Book - MIT Press
Terrorism, Freedom, and Security: Winning without War
"Philip Heymann has shown again in Terrorism, Freedom, and Security why he is one of the leading thinkers in the world on the subject of terrorism. In this brief but extraordinary book, he has laid out the old and the new, the problems and the pitfalls, the challenges and the opportunities. He has given us a sober and broad set of responses, but clearly pointed out that there are no silver bullets. And most importantly, he has reminded us that we must not forfeit our democratic values in defense of our democracy."
--Rand Beers, former Special Assistant to the President and Senior Director for Combating Terrorism, National Security Council, 2002-2003
"Terrorism, Freedom, and Security presents a powerful argument that not only explains why declaring a 'war' on terrorism was unwise but also presents a compelling case for relying on intelligence and law enforcement rather than military force and coercion. Phil Heymann is unequivocal in his defense of democratic values as the core of an effective American national policy for preventing terrorism. His book, grounded in knowledge of American policy as well as the experiences of other countries, is an essential foundation for the public debate we must have about the costs and benefits of alternative strategies for combating terrorism."
--Martha Crenshaw, Colin and Nancy Campbell Professor of Global Issues and Democratic Thought, Wesleyan University
"Professor Heymann's cool-headed and incisive analysis offers sane and sensible guidelines for coping with terrorism without losing the cherished principles of a democratic society. This book is must reading for decision makers and the general public alike."

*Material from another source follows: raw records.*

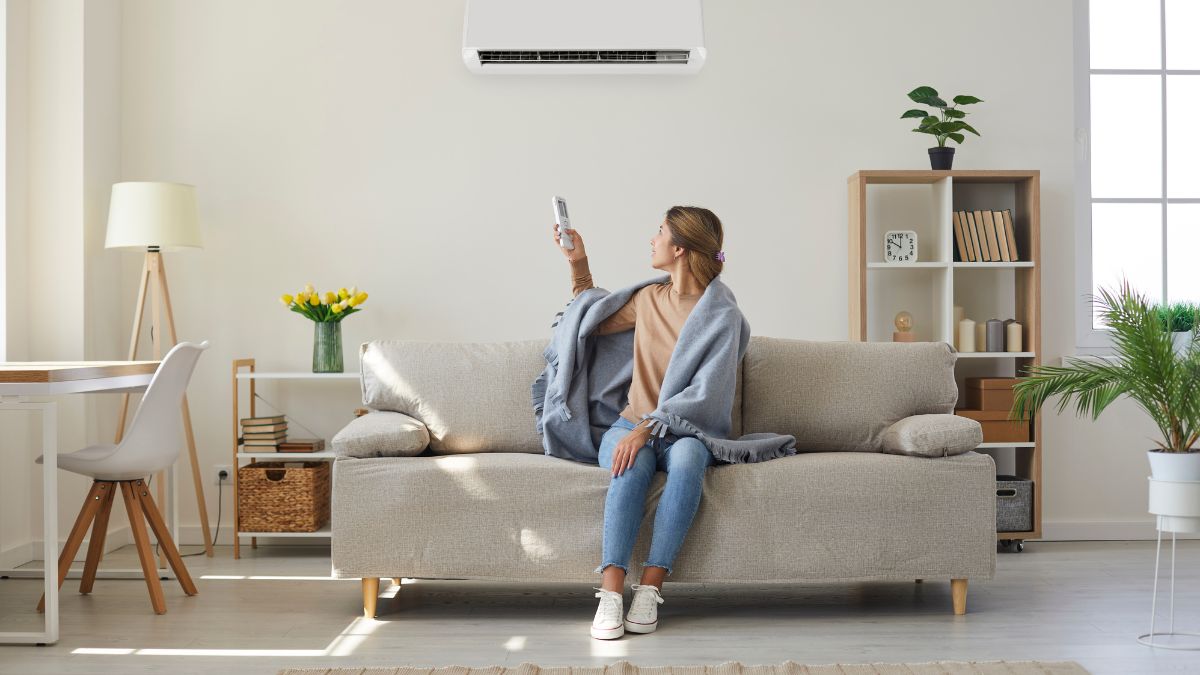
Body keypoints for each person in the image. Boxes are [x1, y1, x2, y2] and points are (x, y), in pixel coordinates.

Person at [551, 206, 728, 640]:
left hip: (687, 430)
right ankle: (611, 591)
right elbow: (588, 321)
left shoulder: (722, 316)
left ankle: (650, 587)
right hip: (628, 425)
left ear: (680, 249)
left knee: (687, 459)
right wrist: (578, 263)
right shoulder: (649, 299)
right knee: (633, 463)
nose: (652, 239)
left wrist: (647, 429)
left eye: (660, 232)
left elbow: (706, 394)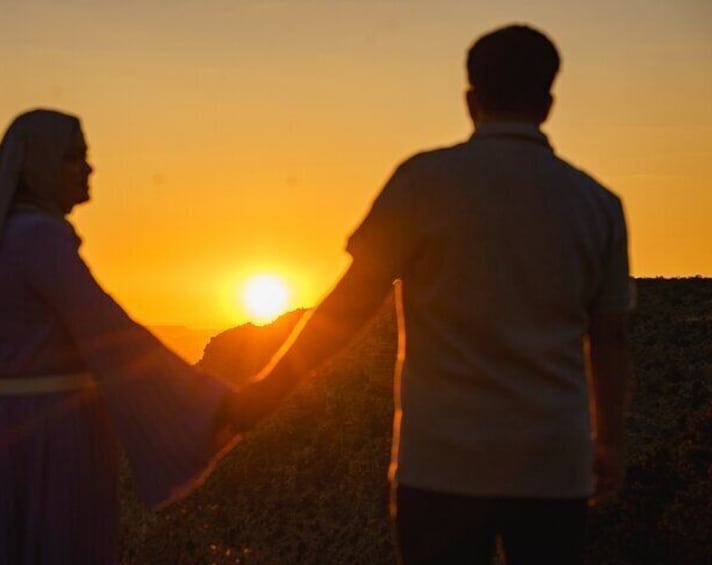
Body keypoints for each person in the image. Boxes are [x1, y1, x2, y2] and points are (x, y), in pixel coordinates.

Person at [223, 24, 633, 564]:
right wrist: (610, 442)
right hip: (552, 464)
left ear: (471, 99)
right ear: (548, 103)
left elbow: (348, 307)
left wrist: (264, 391)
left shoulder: (421, 182)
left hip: (441, 465)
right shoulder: (598, 204)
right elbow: (610, 337)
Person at [0, 109, 235, 564]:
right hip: (50, 439)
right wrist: (214, 406)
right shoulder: (38, 238)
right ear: (38, 164)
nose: (89, 168)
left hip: (7, 432)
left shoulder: (11, 235)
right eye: (74, 156)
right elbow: (114, 337)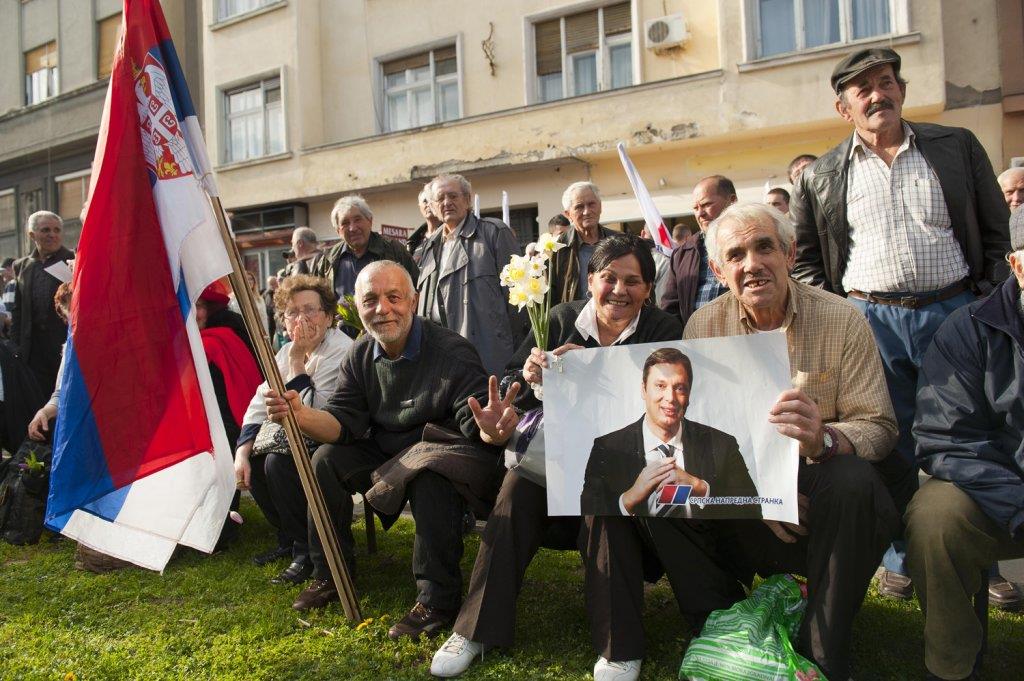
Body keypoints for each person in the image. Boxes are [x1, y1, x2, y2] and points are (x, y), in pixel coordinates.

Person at [790, 47, 1011, 601]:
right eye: (861, 90)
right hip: (870, 323)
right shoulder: (821, 175)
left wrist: (982, 303)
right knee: (886, 442)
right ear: (844, 108)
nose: (876, 95)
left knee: (969, 436)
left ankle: (982, 558)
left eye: (885, 83)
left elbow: (996, 231)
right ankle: (900, 557)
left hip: (954, 314)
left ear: (902, 91)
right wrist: (840, 316)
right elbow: (809, 261)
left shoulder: (955, 146)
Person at [430, 234, 682, 679]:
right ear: (590, 279)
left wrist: (602, 372)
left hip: (628, 463)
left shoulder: (663, 330)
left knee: (609, 499)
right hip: (557, 459)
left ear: (648, 288)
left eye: (633, 281)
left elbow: (673, 401)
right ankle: (474, 629)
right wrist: (527, 377)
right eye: (609, 278)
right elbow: (515, 380)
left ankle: (619, 646)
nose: (620, 291)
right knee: (516, 489)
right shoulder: (559, 317)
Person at [671, 202, 902, 680]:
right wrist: (759, 494)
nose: (752, 264)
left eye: (764, 247)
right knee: (666, 484)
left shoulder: (842, 319)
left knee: (853, 479)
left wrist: (824, 439)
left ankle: (821, 649)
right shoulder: (702, 327)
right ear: (718, 269)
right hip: (747, 491)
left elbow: (879, 427)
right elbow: (701, 439)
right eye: (736, 255)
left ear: (790, 253)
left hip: (820, 490)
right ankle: (721, 627)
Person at [265, 261, 506, 642]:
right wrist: (300, 414)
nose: (383, 308)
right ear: (357, 309)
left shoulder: (451, 351)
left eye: (394, 297)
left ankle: (437, 599)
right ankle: (330, 574)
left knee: (428, 473)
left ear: (413, 300)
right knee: (325, 460)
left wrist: (492, 426)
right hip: (389, 451)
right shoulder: (361, 355)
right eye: (371, 300)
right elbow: (341, 423)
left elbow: (474, 420)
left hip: (443, 453)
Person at [906, 209, 1024, 681]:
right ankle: (952, 667)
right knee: (936, 519)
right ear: (1016, 265)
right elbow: (947, 440)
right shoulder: (968, 328)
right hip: (1003, 496)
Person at [234, 275, 352, 582]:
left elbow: (317, 409)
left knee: (278, 463)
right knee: (258, 462)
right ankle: (290, 538)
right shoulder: (285, 352)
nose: (301, 319)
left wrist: (298, 362)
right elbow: (260, 400)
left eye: (310, 310)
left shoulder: (340, 350)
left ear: (328, 316)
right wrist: (242, 452)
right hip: (298, 436)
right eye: (292, 313)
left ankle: (308, 549)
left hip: (336, 437)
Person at [579, 347, 760, 519]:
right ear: (644, 389)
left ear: (689, 393)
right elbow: (589, 516)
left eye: (680, 388)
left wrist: (700, 488)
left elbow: (751, 510)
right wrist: (628, 499)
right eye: (660, 386)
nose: (671, 398)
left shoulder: (722, 445)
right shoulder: (607, 447)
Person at [415, 173, 521, 376]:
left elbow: (517, 301)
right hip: (440, 354)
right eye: (440, 198)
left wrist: (513, 352)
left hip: (487, 353)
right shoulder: (429, 245)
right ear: (433, 206)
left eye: (453, 196)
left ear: (467, 199)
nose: (447, 203)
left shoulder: (493, 233)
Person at [659, 176, 737, 326]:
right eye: (695, 208)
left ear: (732, 201)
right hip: (696, 343)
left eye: (707, 204)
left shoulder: (751, 242)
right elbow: (671, 308)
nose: (700, 213)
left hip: (745, 338)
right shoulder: (683, 253)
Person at [11, 211, 75, 394]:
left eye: (56, 230)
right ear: (32, 235)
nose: (52, 235)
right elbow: (18, 310)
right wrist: (16, 346)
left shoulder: (71, 259)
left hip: (63, 347)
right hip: (32, 353)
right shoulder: (22, 266)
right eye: (45, 230)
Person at [311, 195, 419, 304]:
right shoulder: (328, 260)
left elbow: (416, 288)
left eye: (357, 220)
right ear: (338, 230)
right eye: (345, 223)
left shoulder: (393, 250)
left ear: (370, 221)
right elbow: (318, 300)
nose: (352, 228)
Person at [547, 182, 616, 304]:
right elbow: (548, 299)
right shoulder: (556, 250)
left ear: (600, 207)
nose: (586, 212)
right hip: (574, 321)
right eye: (579, 207)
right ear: (568, 214)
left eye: (591, 204)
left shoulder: (619, 242)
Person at [408, 184, 442, 266]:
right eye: (425, 201)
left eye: (431, 200)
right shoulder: (413, 242)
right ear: (420, 206)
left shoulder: (449, 234)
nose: (429, 205)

--Ariel Merari, Head of the Political Violence Research Unit, Tel Aviv University
On September 11, 2001, the United States began to consider the terrorist threat in a new light. Terrorism was no longer something that happened in other countries on other continents but became a pressing domestic concern for the US government and American citizens. The nation suddenly faced a protracted struggle.
In Terrorism, Freedom, and Security, Philip Heymann continues the discussion of responses to terrorism that he began in his widely read Terrorism and America. He argues that diplomacy, intelligence, and international law should play a larger role than military action in our counterterrorism policy; instead of waging "war" against terrorism, the United States needs a broader range of policies. Heymann believes that many of the policies adopted since September 11 -- including trials before military tribunals, secret detentions, and the subcontracting of interrogation to countries where torture is routine -- are at odds with American political and legal traditions and create disturbing precedents. Americans should not be expected to accept apparently indefinite infringements on civil liberties and the abandonment of such constitutional principles as separation of powers and the rule of law. Heymann believes that the United States can guard against the continuing threat of terrorism while keeping its traditional democratic values in place.
Philip B. Heymann is James Barr Ames Professor of Law at the Harvard Law School. From his first job as clerk to US Supreme Court Justice John Harlan to his post as Deputy US Attorney General (1993-1994), Heymann has spent much of his career in government. A former Fulbright Scholar with degrees from Yale University, Harvard Law School, and the Sorbonne, he has been Assistant US Attorney General in charge of the criminal division (1978-1981) and Assistant to the Solicitor General in the Justice Department, Acting Administrator of the State Department's Bureau of Security and Consular Affairs, Deputy Assistant Secretary of State for the Bureau of International Organizations, and Executive Assistant to the Undersecretary of State. In addition, he was a former Associate Prosecutor and Consultant to the Watergate Special Force. He is the author of Terrorism, Freedom, and Security: Winning without War (MIT Press, 2003).